# TASK 1
Please reproduce the passage on the history of the plague from "In 1896, Russian" to "to the WHO." without any changes.
# TASK 2
Extend the passage on the history of the plague past its final sentence with a few more sentences.

(GIVEN TEXT)

The first account of the plague may be found in the Old Testament. According to the text, after stealing the Ark of the 
Covenant from the Israelites around 1000 B.C., the Philistines were afflicted by a 
devastating outbreak of tumors. (The bubonic plague causes swollen lymph nodes that can look like such growths.) The first confirmed pandemic occurred around A.D. 540, when the Justinian plague, named for the Byzantine emperor at the time, began in North Africa and spread to the Middle East and then to Europe. The most recent pandemic, which killed around 12 million people, began in China in the 1850s and lasted well into the 20th century.

How to End a Plague

In 1896, Russian microbiologist Waldemar 
Haffkine began developing an effective plague vaccine using inactive Y. pestis and, among other ingredients, goat flesh. He tested it on himself and prisoners in a jail in Bombay, India. Since then, vaccinations, antibiotics, insecticide development, and improvements in living conditions have helped drastically cut cases of the plague. In 2003, researchers in Madagascar developed a rapid diagnostic test that identifies Y. pestis in just minutes. Today, if the plague is promptly diagnosed and treated with antibiotics, its mortality rate drops from 60 percent to less than 15 percent, according to the WHO.

(End GIVEN TEXT)
(EXCERPTED DATA)

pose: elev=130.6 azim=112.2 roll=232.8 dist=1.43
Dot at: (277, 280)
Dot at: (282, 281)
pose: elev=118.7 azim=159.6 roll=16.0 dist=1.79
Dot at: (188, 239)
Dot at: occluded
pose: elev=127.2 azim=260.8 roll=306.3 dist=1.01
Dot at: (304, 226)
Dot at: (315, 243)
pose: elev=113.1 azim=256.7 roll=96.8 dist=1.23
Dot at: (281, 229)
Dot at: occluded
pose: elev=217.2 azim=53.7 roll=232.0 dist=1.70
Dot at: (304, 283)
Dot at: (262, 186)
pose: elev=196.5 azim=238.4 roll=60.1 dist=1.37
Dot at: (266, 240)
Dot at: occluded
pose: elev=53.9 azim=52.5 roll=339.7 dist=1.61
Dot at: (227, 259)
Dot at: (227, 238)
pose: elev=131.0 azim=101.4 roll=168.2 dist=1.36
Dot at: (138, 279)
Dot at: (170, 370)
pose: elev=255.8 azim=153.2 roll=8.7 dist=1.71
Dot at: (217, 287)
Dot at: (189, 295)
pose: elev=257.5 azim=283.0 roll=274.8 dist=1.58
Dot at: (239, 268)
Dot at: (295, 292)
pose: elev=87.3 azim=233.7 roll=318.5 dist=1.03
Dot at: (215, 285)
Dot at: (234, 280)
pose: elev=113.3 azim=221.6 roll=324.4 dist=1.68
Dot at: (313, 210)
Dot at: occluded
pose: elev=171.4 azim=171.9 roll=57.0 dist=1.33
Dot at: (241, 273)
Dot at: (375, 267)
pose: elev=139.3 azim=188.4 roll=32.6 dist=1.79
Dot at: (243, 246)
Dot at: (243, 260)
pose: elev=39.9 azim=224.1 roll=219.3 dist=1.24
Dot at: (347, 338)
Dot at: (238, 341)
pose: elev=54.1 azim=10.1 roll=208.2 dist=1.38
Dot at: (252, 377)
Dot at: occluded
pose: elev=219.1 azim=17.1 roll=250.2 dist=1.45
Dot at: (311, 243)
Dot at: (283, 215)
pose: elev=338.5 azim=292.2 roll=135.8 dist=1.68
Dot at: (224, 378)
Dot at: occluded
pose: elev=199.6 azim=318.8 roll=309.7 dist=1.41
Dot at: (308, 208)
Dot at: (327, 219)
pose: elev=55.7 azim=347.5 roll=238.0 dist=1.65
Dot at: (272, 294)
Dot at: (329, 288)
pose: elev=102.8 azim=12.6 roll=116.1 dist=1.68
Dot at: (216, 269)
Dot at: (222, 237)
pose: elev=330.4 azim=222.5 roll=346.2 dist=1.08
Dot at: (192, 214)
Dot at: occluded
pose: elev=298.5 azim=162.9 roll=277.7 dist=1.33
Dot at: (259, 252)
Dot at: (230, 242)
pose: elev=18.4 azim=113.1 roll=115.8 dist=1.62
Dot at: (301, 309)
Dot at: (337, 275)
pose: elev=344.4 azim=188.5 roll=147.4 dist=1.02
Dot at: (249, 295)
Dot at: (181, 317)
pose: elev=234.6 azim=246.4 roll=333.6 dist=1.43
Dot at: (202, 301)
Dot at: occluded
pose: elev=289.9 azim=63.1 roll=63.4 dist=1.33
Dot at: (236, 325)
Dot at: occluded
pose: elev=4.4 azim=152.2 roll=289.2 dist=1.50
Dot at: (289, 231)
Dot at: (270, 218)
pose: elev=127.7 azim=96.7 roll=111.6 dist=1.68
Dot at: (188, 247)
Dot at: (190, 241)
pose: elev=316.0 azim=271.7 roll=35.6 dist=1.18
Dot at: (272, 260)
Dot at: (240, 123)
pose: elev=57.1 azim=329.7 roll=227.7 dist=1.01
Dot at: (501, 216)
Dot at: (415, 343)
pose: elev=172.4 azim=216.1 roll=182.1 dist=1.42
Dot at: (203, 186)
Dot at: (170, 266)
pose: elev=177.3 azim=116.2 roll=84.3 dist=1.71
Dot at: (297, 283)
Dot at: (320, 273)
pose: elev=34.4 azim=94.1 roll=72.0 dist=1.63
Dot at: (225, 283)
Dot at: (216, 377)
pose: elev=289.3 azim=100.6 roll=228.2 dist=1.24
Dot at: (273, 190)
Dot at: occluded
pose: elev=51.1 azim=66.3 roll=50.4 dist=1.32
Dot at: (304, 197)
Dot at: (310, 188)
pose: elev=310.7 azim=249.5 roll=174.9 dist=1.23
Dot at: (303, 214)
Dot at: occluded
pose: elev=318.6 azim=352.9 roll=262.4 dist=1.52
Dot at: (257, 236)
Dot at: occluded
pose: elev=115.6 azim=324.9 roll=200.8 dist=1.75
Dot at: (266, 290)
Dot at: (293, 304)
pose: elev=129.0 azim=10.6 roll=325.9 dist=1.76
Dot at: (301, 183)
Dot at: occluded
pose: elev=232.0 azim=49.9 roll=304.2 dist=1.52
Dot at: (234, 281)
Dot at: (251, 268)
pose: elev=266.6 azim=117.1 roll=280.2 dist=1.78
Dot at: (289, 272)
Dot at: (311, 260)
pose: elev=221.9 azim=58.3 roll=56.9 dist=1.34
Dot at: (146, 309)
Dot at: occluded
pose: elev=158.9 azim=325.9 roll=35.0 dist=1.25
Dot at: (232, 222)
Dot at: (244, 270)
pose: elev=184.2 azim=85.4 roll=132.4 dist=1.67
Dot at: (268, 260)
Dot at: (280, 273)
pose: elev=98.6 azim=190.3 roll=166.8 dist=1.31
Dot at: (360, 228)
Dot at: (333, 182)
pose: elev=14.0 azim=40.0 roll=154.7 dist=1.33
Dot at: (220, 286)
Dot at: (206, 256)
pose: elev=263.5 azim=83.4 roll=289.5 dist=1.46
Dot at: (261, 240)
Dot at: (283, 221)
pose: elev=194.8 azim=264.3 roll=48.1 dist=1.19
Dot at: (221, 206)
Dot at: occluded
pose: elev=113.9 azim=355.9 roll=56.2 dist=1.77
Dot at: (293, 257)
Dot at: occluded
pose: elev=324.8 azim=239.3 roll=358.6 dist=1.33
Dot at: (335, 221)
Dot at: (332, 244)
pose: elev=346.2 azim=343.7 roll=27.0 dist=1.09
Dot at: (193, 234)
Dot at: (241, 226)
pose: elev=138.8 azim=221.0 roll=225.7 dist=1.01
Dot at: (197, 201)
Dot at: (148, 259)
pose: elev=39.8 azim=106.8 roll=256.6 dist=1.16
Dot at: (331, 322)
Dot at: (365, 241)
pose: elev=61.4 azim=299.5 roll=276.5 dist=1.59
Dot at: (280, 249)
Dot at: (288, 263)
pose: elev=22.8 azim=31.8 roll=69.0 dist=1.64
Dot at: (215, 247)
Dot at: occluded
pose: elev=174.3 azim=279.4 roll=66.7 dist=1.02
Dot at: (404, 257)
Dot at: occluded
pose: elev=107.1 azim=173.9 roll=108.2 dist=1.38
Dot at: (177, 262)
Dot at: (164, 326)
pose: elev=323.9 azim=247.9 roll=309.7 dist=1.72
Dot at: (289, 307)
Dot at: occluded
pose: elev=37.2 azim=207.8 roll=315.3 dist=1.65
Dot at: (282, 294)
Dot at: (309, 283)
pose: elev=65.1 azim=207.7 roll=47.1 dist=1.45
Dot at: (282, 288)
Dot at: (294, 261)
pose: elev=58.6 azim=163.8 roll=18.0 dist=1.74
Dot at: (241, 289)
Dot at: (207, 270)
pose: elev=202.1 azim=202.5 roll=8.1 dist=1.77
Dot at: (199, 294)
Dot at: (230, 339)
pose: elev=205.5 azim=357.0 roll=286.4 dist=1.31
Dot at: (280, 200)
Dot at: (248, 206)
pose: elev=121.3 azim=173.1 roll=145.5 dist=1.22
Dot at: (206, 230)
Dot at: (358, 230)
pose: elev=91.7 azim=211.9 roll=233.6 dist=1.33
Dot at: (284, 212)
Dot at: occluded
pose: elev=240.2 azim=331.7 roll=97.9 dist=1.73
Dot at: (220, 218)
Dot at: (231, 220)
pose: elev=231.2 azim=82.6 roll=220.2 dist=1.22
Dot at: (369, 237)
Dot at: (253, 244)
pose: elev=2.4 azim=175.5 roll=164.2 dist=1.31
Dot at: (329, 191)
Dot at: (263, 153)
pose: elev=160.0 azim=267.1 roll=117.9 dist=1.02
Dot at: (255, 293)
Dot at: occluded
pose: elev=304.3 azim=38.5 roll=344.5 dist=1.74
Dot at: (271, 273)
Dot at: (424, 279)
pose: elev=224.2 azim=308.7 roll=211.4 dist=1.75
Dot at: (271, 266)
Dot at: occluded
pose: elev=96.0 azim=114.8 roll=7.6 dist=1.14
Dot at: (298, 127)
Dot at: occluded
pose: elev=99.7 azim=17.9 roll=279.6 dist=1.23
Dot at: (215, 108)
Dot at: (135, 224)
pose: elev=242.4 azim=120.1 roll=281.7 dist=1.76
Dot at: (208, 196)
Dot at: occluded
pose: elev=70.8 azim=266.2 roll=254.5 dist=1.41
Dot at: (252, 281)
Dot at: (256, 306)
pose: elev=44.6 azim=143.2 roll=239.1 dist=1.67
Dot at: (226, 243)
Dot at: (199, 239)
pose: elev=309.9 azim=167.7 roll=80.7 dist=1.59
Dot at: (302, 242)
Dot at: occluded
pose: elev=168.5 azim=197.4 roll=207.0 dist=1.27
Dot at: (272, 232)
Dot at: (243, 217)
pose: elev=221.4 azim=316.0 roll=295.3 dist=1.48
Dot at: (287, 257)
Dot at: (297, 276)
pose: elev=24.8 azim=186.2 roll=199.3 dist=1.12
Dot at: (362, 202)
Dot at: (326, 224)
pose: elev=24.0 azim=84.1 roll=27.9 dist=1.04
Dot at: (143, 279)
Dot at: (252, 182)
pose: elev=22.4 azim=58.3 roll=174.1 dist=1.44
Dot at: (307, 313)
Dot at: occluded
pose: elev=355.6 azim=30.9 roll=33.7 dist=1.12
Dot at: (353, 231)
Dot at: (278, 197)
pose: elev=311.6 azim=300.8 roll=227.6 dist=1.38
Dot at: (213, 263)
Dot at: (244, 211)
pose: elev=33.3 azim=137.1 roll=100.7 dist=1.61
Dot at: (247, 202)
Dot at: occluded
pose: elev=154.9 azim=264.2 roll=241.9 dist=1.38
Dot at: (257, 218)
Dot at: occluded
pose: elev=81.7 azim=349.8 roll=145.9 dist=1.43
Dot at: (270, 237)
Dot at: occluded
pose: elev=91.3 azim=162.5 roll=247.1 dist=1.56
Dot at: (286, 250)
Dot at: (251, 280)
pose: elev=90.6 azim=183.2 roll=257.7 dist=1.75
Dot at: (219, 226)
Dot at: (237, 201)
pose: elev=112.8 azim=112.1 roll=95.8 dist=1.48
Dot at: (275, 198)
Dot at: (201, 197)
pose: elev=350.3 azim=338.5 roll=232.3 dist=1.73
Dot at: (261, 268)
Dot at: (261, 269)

(End EXCERPTED DATA)

# EXERCISE ANSWER 1
In 1896, Russian microbiologist Waldemar 
Haffkine began developing an effective plague vaccine using inactive Y. pestis and, among other ingredients, goat flesh. He tested it on himself and prisoners in a jail in Bombay, India. Since then, vaccinations, antibiotics, insecticide development, and improvements in living conditions have helped drastically cut cases of the plague. In 2003, researchers in Madagascar developed a rapid diagnostic test that identifies Y. pestis in just minutes. Today, if the plague is promptly diagnosed and treated with antibiotics, its mortality rate drops from 60 percent to less than 15 percent, according to the WHO.

# EXERCISE ANSWER 2
Modern Geography

Between 1989 and 2003 — the most recent comprehensive WHO data set — nearly 40,000 cases of the plague were recorded in 25 countries, with transmission usually occurring within, not across, national borders. The three most endemic countries, as per the WHO, are Madagascar, Peru, and the Democratic Republic of the Congo. According to the Centers for Disease Control and Prevention, an average of seven U.S. cases are reported each year, usually in the rural Southwest, where the plague is entrenched in various rodent species. In July 2014, China quarantined 30,000 
people in the city of Yumen after a man died of bubonic plague.

Biological Warfare

In 1346, according to Italian notary Gabriele de’ Mussi, the Mongol army hurled plague-
infected cadavers into the city of Kaffa, in present-day Crimea, to break a years-long siege. The Mongols weren’t the last to consider how the plague might be used in war. During the Cold War, the Soviets’ Biopreparat project allegedly stockpiled the plague for use in intercontinental ballistic missiles. In 2014, Foreign Policy reported on the contents of a laptop recovered from the Islamic State that included, among other things, a 19-page document detailing how to use infected animals to weaponize bubonic plague.